Job>
Retype every line of the records below without altering any character.

____ Excerpted records

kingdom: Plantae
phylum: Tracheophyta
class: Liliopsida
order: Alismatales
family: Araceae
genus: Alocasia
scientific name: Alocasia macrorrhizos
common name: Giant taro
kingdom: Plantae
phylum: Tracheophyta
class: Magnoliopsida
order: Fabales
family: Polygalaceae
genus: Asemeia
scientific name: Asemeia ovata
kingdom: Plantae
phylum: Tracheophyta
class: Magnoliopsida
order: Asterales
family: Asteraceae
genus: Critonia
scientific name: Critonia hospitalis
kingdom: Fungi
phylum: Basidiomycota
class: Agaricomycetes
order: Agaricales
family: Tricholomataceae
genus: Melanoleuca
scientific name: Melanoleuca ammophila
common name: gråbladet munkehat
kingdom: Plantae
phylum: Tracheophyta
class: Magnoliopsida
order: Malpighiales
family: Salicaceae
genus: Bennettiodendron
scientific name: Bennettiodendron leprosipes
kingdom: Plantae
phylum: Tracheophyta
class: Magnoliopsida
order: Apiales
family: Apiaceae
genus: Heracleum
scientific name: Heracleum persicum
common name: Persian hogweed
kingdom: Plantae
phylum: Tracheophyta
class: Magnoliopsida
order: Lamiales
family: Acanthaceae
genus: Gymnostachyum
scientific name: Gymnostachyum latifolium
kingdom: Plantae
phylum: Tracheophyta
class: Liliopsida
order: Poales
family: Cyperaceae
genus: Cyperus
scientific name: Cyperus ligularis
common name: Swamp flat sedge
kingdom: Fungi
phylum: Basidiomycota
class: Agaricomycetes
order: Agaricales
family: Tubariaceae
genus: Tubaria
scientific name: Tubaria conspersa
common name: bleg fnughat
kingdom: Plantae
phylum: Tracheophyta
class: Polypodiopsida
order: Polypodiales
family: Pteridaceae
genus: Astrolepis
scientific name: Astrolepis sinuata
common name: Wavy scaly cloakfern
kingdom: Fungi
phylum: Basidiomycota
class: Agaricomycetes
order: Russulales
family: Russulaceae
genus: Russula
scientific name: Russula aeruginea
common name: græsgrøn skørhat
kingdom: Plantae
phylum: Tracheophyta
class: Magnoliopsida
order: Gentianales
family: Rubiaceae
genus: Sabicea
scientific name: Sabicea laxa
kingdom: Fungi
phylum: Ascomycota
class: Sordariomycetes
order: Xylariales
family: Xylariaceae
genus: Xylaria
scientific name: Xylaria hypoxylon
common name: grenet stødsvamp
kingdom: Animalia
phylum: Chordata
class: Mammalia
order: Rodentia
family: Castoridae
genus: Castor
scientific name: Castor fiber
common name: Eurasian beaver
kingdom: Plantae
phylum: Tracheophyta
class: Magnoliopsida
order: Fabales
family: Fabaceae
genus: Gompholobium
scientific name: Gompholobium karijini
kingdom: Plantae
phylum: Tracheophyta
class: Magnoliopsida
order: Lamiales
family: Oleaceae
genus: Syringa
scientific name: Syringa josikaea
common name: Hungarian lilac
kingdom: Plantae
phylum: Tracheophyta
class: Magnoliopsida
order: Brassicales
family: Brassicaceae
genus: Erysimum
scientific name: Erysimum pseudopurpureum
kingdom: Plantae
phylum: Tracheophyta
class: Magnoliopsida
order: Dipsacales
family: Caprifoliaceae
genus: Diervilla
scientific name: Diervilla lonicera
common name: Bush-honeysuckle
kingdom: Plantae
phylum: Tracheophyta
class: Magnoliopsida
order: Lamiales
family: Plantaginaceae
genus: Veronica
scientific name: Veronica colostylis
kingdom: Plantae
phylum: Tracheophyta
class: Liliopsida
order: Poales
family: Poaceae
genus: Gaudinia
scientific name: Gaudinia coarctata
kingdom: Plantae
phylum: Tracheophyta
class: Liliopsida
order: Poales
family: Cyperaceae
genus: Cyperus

________

Exercise solution>
kingdom: Plantae
phylum: Tracheophyta
class: Liliopsida
order: Alismatales
family: Araceae
genus: Alocasia
scientific name: Alocasia macrorrhizos
common name: Giant taro
kingdom: Plantae
phylum: Tracheophyta
class: Magnoliopsida
order: Fabales
family: Polygalaceae
genus: Asemeia
scientific name: Asemeia ovata
kingdom: Plantae
phylum: Tracheophyta
class: Magnoliopsida
order: Asterales
family: Asteraceae
genus: Critonia
scientific name: Critonia hospitalis
kingdom: Fungi
phylum: Basidiomycota
class: Agaricomycetes
order: Agaricales
family: Tricholomataceae
genus: Melanoleuca
scientific name: Melanoleuca ammophila
common name: gråbladet munkehat
kingdom: Plantae
phylum: Tracheophyta
class: Magnoliopsida
order: Malpighiales
family: Salicaceae
genus: Bennettiodendron
scientific name: Bennettiodendron leprosipes
kingdom: Plantae
phylum: Tracheophyta
class: Magnoliopsida
order: Apiales
family: Apiaceae
genus: Heracleum
scientific name: Heracleum persicum
common name: Persian hogweed
kingdom: Plantae
phylum: Tracheophyta
class: Magnoliopsida
order: Lamiales
family: Acanthaceae
genus: Gymnostachyum
scientific name: Gymnostachyum latifolium
kingdom: Plantae
phylum: Tracheophyta
class: Liliopsida
order: Poales
family: Cyperaceae
genus: Cyperus
scientific name: Cyperus ligularis
common name: Swamp flat sedge
kingdom: Fungi
phylum: Basidiomycota
class: Agaricomycetes
order: Agaricales
family: Tubariaceae
genus: Tubaria
scientific name: Tubaria conspersa
common name: bleg fnughat
kingdom: Plantae
phylum: Tracheophyta
class: Polypodiopsida
order: Polypodiales
family: Pteridaceae
genus: Astrolepis
scientific name: Astrolepis sinuata
common name: Wavy scaly cloakfern
kingdom: Fungi
phylum: Basidiomycota
class: Agaricomycetes
order: Russulales
family: Russulaceae
genus: Russula
scientific name: Russula aeruginea
common name: græsgrøn skørhat
kingdom: Plantae
phylum: Tracheophyta
class: Magnoliopsida
order: Gentianales
family: Rubiaceae
genus: Sabicea
scientific name: Sabicea laxa
kingdom: Fungi
phylum: Ascomycota
class: Sordariomycetes
order: Xylariales
family: Xylariaceae
genus: Xylaria
scientific name: Xylaria hypoxylon
common name: grenet stødsvamp
kingdom: Animalia
phylum: Chordata
class: Mammalia
order: Rodentia
family: Castoridae
genus: Castor
scientific name: Castor fiber
common name: Eurasian beaver
kingdom: Plantae
phylum: Tracheophyta
class: Magnoliopsida
order: Fabales
family: Fabaceae
genus: Gompholobium
scientific name: Gompholobium karijini
kingdom: Plantae
phylum: Tracheophyta
class: Magnoliopsida
order: Lamiales
family: Oleaceae
genus: Syringa
scientific name: Syringa josikaea
common name: Hungarian lilac
kingdom: Plantae
phylum: Tracheophyta
class: Magnoliopsida
order: Brassicales
family: Brassicaceae
genus: Erysimum
scientific name: Erysimum pseudopurpureum
kingdom: Plantae
phylum: Tracheophyta
class: Magnoliopsida
order: Dipsacales
family: Caprifoliaceae
genus: Diervilla
scientific name: Diervilla lonicera
common name: Bush-honeysuckle
kingdom: Plantae
phylum: Tracheophyta
class: Magnoliopsida
order: Lamiales
family: Plantaginaceae
genus: Veronica
scientific name: Veronica colostylis
kingdom: Plantae
phylum: Tracheophyta
class: Liliopsida
order: Poales
family: Poaceae
genus: Gaudinia
scientific name: Gaudinia coarctata
kingdom: Plantae
phylum: Tracheophyta
class: Liliopsida
order: Poales
family: Cyperaceae
genus: Cyperus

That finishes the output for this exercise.